* **Provided information**:
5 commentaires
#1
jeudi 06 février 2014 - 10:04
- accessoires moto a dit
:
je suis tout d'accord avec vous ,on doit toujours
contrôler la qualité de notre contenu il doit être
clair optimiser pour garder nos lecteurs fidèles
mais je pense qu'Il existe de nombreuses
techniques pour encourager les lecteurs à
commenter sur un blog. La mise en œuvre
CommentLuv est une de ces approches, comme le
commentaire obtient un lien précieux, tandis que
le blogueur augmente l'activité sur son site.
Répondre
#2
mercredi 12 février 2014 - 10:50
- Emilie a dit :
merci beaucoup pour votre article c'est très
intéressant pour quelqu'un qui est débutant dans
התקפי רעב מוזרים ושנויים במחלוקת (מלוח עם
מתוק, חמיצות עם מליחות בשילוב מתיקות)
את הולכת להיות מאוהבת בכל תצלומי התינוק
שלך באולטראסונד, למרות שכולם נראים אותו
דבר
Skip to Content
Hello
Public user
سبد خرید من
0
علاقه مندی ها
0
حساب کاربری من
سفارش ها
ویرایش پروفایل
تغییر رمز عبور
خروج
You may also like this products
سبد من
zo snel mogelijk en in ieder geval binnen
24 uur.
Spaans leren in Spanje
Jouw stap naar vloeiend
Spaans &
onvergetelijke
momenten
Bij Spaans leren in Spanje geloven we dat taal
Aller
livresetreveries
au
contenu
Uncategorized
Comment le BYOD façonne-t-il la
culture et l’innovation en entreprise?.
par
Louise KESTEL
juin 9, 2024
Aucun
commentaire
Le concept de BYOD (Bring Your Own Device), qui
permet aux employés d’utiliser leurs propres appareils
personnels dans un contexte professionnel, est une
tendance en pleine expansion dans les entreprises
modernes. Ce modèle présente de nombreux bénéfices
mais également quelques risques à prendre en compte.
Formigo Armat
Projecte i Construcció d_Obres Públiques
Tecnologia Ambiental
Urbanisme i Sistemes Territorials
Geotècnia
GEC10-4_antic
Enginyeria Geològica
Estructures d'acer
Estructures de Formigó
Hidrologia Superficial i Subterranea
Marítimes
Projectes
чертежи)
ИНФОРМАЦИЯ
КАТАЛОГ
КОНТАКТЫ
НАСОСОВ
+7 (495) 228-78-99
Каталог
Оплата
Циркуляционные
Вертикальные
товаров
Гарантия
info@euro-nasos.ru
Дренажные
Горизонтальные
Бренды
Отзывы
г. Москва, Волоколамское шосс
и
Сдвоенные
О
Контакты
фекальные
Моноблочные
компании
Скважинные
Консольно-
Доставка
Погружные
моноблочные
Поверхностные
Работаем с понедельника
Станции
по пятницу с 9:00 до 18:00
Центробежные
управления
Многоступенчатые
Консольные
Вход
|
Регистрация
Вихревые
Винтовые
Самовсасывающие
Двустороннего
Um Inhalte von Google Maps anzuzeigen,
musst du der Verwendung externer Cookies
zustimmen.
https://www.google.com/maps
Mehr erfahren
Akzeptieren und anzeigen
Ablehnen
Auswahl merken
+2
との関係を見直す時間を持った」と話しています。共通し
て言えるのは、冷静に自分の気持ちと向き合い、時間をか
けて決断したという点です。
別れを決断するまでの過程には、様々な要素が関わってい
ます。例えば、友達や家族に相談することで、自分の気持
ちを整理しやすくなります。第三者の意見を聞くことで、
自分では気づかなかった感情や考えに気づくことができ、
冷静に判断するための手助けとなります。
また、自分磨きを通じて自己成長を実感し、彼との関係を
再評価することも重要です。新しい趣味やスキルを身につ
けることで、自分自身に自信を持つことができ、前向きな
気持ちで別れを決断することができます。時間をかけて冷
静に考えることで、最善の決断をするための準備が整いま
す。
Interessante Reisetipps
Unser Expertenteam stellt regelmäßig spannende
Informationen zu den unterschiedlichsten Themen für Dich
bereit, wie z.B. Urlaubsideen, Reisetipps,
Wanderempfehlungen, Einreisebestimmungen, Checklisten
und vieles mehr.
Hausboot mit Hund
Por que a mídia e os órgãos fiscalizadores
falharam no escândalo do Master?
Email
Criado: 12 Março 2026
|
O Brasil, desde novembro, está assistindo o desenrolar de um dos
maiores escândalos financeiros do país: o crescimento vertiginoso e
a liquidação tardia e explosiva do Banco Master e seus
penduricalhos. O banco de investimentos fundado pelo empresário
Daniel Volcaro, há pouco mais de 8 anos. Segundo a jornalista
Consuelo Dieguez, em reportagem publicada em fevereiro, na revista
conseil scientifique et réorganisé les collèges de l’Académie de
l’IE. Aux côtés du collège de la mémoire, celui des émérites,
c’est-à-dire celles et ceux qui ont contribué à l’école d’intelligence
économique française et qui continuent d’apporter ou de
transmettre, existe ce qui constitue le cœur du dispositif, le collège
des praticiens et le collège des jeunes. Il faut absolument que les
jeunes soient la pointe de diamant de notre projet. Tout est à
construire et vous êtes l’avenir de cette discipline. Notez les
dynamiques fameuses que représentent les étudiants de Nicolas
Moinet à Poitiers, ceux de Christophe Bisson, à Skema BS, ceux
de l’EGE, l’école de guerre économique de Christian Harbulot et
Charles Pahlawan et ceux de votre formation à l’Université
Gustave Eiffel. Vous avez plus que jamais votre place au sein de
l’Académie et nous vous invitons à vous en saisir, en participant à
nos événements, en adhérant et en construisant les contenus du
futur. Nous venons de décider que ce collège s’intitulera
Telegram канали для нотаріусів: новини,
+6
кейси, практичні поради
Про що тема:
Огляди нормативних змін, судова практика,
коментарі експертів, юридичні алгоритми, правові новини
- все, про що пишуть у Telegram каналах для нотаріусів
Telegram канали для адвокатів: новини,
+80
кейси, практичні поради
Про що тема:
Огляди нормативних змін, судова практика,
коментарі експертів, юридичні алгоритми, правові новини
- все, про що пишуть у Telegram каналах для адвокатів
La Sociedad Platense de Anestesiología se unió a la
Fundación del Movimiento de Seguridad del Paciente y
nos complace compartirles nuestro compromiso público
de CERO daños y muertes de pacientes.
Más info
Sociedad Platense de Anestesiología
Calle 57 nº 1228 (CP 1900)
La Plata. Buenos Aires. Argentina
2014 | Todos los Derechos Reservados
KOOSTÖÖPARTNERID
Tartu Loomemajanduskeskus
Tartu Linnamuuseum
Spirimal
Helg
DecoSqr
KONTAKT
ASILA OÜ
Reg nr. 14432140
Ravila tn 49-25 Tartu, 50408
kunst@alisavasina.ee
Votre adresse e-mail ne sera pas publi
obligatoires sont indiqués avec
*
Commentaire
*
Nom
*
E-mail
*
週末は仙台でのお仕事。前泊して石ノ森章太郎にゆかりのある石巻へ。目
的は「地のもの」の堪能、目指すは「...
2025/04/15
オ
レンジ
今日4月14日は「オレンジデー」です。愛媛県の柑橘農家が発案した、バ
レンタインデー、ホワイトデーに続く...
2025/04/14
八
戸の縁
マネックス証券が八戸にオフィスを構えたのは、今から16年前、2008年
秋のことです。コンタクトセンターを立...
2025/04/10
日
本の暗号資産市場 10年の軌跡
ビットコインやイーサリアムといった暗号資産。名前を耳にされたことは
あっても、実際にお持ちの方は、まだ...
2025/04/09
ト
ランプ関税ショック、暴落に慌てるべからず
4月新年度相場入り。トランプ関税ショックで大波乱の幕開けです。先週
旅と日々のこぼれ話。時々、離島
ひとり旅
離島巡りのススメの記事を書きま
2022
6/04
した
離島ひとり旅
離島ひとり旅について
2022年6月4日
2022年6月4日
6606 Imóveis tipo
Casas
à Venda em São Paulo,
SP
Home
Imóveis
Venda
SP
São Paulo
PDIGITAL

* **The task**: Hand back the whole listing, exactly as it is.

* **Solution**:
5 commentaires
#1
jeudi 06 février 2014 - 10:04
- accessoires moto a dit
:
je suis tout d'accord avec vous ,on doit toujours
contrôler la qualité de notre contenu il doit être
clair optimiser pour garder nos lecteurs fidèles
mais je pense qu'Il existe de nombreuses
techniques pour encourager les lecteurs à
commenter sur un blog. La mise en œuvre
CommentLuv est une de ces approches, comme le
commentaire obtient un lien précieux, tandis que
le blogueur augmente l'activité sur son site.
Répondre
#2
mercredi 12 février 2014 - 10:50
- Emilie a dit :
merci beaucoup pour votre article c'est très
intéressant pour quelqu'un qui est débutant dans
התקפי רעב מוזרים ושנויים במחלוקת (מלוח עם
מתוק, חמיצות עם מליחות בשילוב מתיקות)
את הולכת להיות מאוהבת בכל תצלומי התינוק
שלך באולטראסונד, למרות שכולם נראים אותו
דבר
Skip to Content
Hello
Public user
سبد خرید من
0
علاقه مندی ها
0
حساب کاربری من
سفارش ها
ویرایش پروفایل
تغییر رمز عبور
خروج
You may also like this products
سبد من
zo snel mogelijk en in ieder geval binnen
24 uur.
Spaans leren in Spanje
Jouw stap naar vloeiend
Spaans &
onvergetelijke
momenten
Bij Spaans leren in Spanje geloven we dat taal
Aller
livresetreveries
au
contenu
Uncategorized
Comment le BYOD façonne-t-il la
culture et l’innovation en entreprise?.
par
Louise KESTEL
juin 9, 2024
Aucun
commentaire
Le concept de BYOD (Bring Your Own Device), qui
permet aux employés d’utiliser leurs propres appareils
personnels dans un contexte professionnel, est une
tendance en pleine expansion dans les entreprises
modernes. Ce modèle présente de nombreux bénéfices
mais également quelques risques à prendre en compte.
Formigo Armat
Projecte i Construcció d_Obres Públiques
Tecnologia Ambiental
Urbanisme i Sistemes Territorials
Geotècnia
GEC10-4_antic
Enginyeria Geològica
Estructures d'acer
Estructures de Formigó
Hidrologia Superficial i Subterranea
Marítimes
Projectes
чертежи)
ИНФОРМАЦИЯ
КАТАЛОГ
КОНТАКТЫ
НАСОСОВ
+7 (495) 228-78-99
Каталог
Оплата
Циркуляционные
Вертикальные
товаров
Гарантия
info@euro-nasos.ru
Дренажные
Горизонтальные
Бренды
Отзывы
г. Москва, Волоколамское шосс
и
Сдвоенные
О
Контакты
фекальные
Моноблочные
компании
Скважинные
Консольно-
Доставка
Погружные
моноблочные
Поверхностные
Работаем с понедельника
Станции
по пятницу с 9:00 до 18:00
Центробежные
управления
Многоступенчатые
Консольные
Вход
|
Регистрация
Вихревые
Винтовые
Самовсасывающие
Двустороннего
Um Inhalte von Google Maps anzuzeigen,
musst du der Verwendung externer Cookies
zustimmen.
https://www.google.com/maps
Mehr erfahren
Akzeptieren und anzeigen
Ablehnen
Auswahl merken
+2
との関係を見直す時間を持った」と話しています。共通し
て言えるのは、冷静に自分の気持ちと向き合い、時間をか
けて決断したという点です。
別れを決断するまでの過程には、様々な要素が関わってい
ます。例えば、友達や家族に相談することで、自分の気持
ちを整理しやすくなります。第三者の意見を聞くことで、
自分では気づかなかった感情や考えに気づくことができ、
冷静に判断するための手助けとなります。
また、自分磨きを通じて自己成長を実感し、彼との関係を
再評価することも重要です。新しい趣味やスキルを身につ
けることで、自分自身に自信を持つことができ、前向きな
気持ちで別れを決断することができます。時間をかけて冷
静に考えることで、最善の決断をするための準備が整いま
す。
Interessante Reisetipps
Unser Expertenteam stellt regelmäßig spannende
Informationen zu den unterschiedlichsten Themen für Dich
bereit, wie z.B. Urlaubsideen, Reisetipps,
Wanderempfehlungen, Einreisebestimmungen, Checklisten
und vieles mehr.
Hausboot mit Hund
Por que a mídia e os órgãos fiscalizadores
falharam no escândalo do Master?
Email
Criado: 12 Março 2026
|
O Brasil, desde novembro, está assistindo o desenrolar de um dos
maiores escândalos financeiros do país: o crescimento vertiginoso e
a liquidação tardia e explosiva do Banco Master e seus
penduricalhos. O banco de investimentos fundado pelo empresário
Daniel Volcaro, há pouco mais de 8 anos. Segundo a jornalista
Consuelo Dieguez, em reportagem publicada em fevereiro, na revista
conseil scientifique et réorganisé les collèges de l’Académie de
l’IE. Aux côtés du collège de la mémoire, celui des émérites,
c’est-à-dire celles et ceux qui ont contribué à l’école d’intelligence
économique française et qui continuent d’apporter ou de
transmettre, existe ce qui constitue le cœur du dispositif, le collège
des praticiens et le collège des jeunes. Il faut absolument que les
jeunes soient la pointe de diamant de notre projet. Tout est à
construire et vous êtes l’avenir de cette discipline. Notez les
dynamiques fameuses que représentent les étudiants de Nicolas
Moinet à Poitiers, ceux de Christophe Bisson, à Skema BS, ceux
de l’EGE, l’école de guerre économique de Christian Harbulot et
Charles Pahlawan et ceux de votre formation à l’Université
Gustave Eiffel. Vous avez plus que jamais votre place au sein de
l’Académie et nous vous invitons à vous en saisir, en participant à
nos événements, en adhérant et en construisant les contenus du
futur. Nous venons de décider que ce collège s’intitulera
Telegram канали для нотаріусів: новини,
+6
кейси, практичні поради
Про що тема:
Огляди нормативних змін, судова практика,
коментарі експертів, юридичні алгоритми, правові новини
- все, про що пишуть у Telegram каналах для нотаріусів
Telegram канали для адвокатів: новини,
+80
кейси, практичні поради
Про що тема:
Огляди нормативних змін, судова практика,
коментарі експертів, юридичні алгоритми, правові новини
- все, про що пишуть у Telegram каналах для адвокатів
La Sociedad Platense de Anestesiología se unió a la
Fundación del Movimiento de Seguridad del Paciente y
nos complace compartirles nuestro compromiso público
de CERO daños y muertes de pacientes.
Más info
Sociedad Platense de Anestesiología
Calle 57 nº 1228 (CP 1900)
La Plata. Buenos Aires. Argentina
2014 | Todos los Derechos Reservados
KOOSTÖÖPARTNERID
Tartu Loomemajanduskeskus
Tartu Linnamuuseum
Spirimal
Helg
DecoSqr
KONTAKT
ASILA OÜ
Reg nr. 14432140
Ravila tn 49-25 Tartu, 50408
kunst@alisavasina.ee
Votre adresse e-mail ne sera pas publi
obligatoires sont indiqués avec
*
Commentaire
*
Nom
*
E-mail
*
週末は仙台でのお仕事。前泊して石ノ森章太郎にゆかりのある石巻へ。目
的は「地のもの」の堪能、目指すは「...
2025/04/15
オ
レンジ
今日4月14日は「オレンジデー」です。愛媛県の柑橘農家が発案した、バ
レンタインデー、ホワイトデーに続く...
2025/04/14
八
戸の縁
マネックス証券が八戸にオフィスを構えたのは、今から16年前、2008年
秋のことです。コンタクトセンターを立...
2025/04/10
日
本の暗号資産市場 10年の軌跡
ビットコインやイーサリアムといった暗号資産。名前を耳にされたことは
あっても、実際にお持ちの方は、まだ...
2025/04/09
ト
ランプ関税ショック、暴落に慌てるべからず
4月新年度相場入り。トランプ関税ショックで大波乱の幕開けです。先週
旅と日々のこぼれ話。時々、離島
ひとり旅
離島巡りのススメの記事を書きま
2022
6/04
した
離島ひとり旅
離島ひとり旅について
2022年6月4日
2022年6月4日
6606 Imóveis tipo
Casas
à Venda em São Paulo,
SP
Home
Imóveis
Venda
SP
São Paulo
PDIGITAL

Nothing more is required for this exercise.